И вдруг я вспомнил, что Уэллс родился за четыре года до смерти Диккенса и что Диккенс умер достаточно молодым. Значит, этот диккенсовский Лондон был и уэллсовским. Именно в этом Лондоне Уэллс написал свои самые знаменитые фантастические романы. Таким он застал этот мир, но виделся он ему совершенно иным. И, по глубокому его убеждению, он скоро должен был измениться и стать похожим на мир, покуда воображаемый. Свое первое путешествие Диккенс совершил одиннадцатилетним ребенком в почтовой карете, железным дорогам суждено было появиться два года спустя. Начало им положила в 1825 году крохотная линия между Стоктоном и Дарлингтоном протяженностью в двадцать миль. Газеты тогда обсуждали вопрос, не вредна ли для здоровья поездка с такими невообразимыми скоростями. Потом, конечно, сеть железных дорог быстро покрыла страну, газетные споры подобного рода прекратились, но Диккенс «чугунку» не любил, героев своего «Пиквикского клуба» отправил в путешествие в каретах (не для того ли он отнес действие романа, написанного в 1836 году, к 1827 году?). Правда, поезд под окнами прогрохочет и в «Домби и сыне», но, в частности, для того, чтобы под него бросился Каркер. Уэллс о поезде как чуде века думал не больше, чем мы сейчас. Однако мечтал о самолетах и успел на них полетать, мечтал о космических полетах, и до полета Гагарина не дожил какие-то полтора десятилетия, и уже в 1913 году предостерегал против атомной войны. Но ходил он по тем же, мало изменившимся со времен Диккенса, улицам, общался с людьми, вышедшими

из старых времен, и тот динамичный мир, в который он юношей вступил, был ему самому немного в диковинку. Он говорил о нем то с восторгом, то с ужасом, но всякий раз со свежестью чувств, которая доступна лишь тому, кто умеет видеть новое. Да и так ли уместно здесь слово «видеть»? Черты будущего были еще расплывчаты, аналогии с прошлым ненадежны. Они всегда ненадежны на пороге какого-то огромного переворота. А Уэллс его-то как раз и предвидел. И многое предугадал по малейшим намекам. Не удивительно ли это для родившегося в позапрошлом веке мальчика из провинциальной мещанской семьи?

ЗАДАНИЕ A :: Согласно отрывку о Диккенсе и Уэллсе, в каком году и между какими городами появилась первая железная дорога?

ДАННЫЕ ДЛЯ ОБРАБОТКИ ::
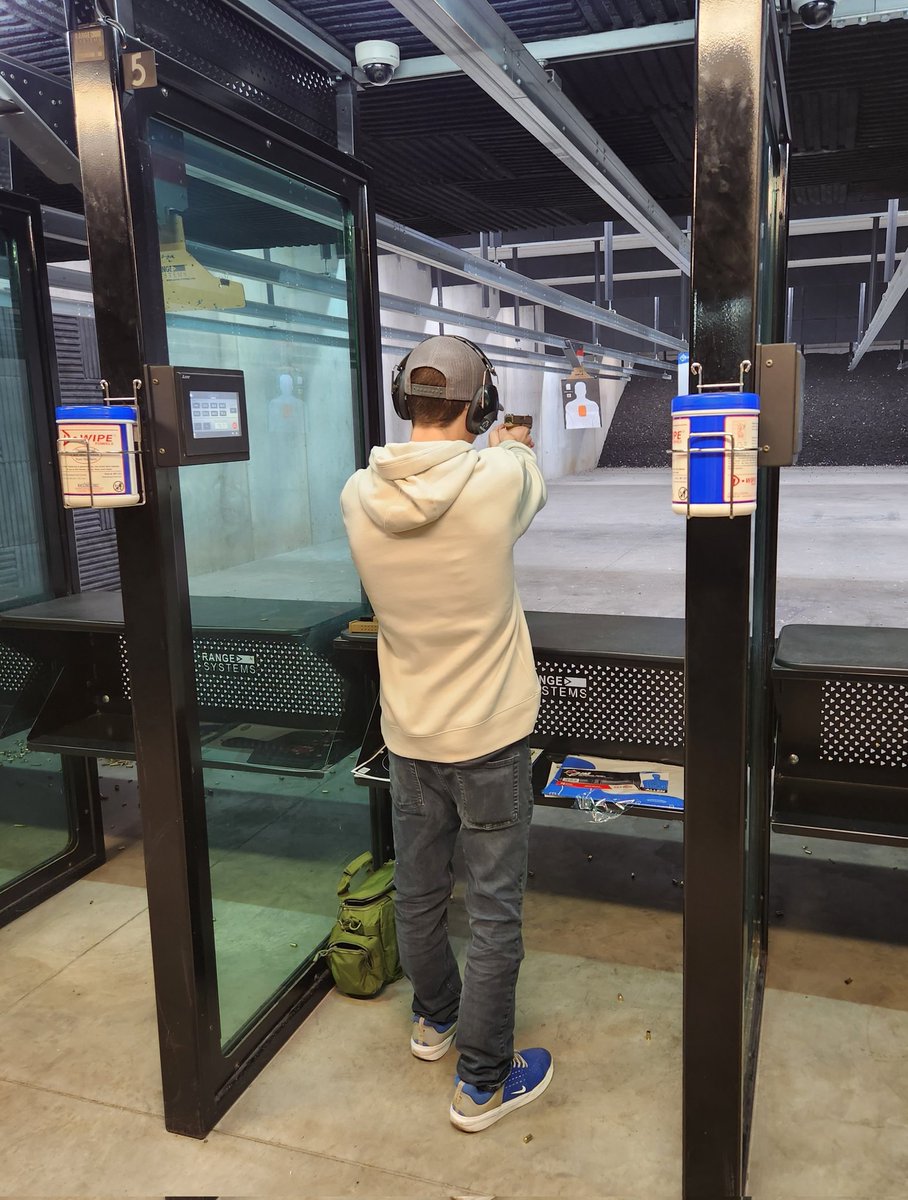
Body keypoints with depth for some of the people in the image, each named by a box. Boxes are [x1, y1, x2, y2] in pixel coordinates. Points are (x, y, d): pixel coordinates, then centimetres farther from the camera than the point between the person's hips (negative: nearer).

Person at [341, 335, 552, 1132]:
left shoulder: (360, 496, -9)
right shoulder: (500, 479, -20)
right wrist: (514, 444, 26)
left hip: (409, 733, 5)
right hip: (490, 735, -4)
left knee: (418, 889, 21)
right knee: (496, 910, 10)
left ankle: (436, 1016, 46)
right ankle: (483, 1082, 24)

ЗАДАНИЕ B :: Представьте все строки записей в виде нумерованного списка без пустых строк. Изображения в ответ не включайте.

РЕШЕНИЕ ЗАДАНИЯ A :: В 1825 году, между Стоктоном и Дарлингтоном.

РЕШЕНИЕ ЗАДАНИЯ B ::
1. Body keypoints with depth for some of the people in the image, each named by a box. Boxes are [x1, y1, x2, y2] in pixel coordinates. Points are (x, y, d): pixel coordinates, then centimetres farther from the camera than the point between the person's hips (negative: nearer).
2. Person at [341, 335, 552, 1132]:
3. left shoulder: (360, 496, -9)
4. right shoulder: (500, 479, -20)
5. right wrist: (514, 444, 26)
6. left hip: (409, 733, 5)
7. right hip: (490, 735, -4)
8. left knee: (418, 889, 21)
9. right knee: (496, 910, 10)
10. left ankle: (436, 1016, 46)
11. right ankle: (483, 1082, 24)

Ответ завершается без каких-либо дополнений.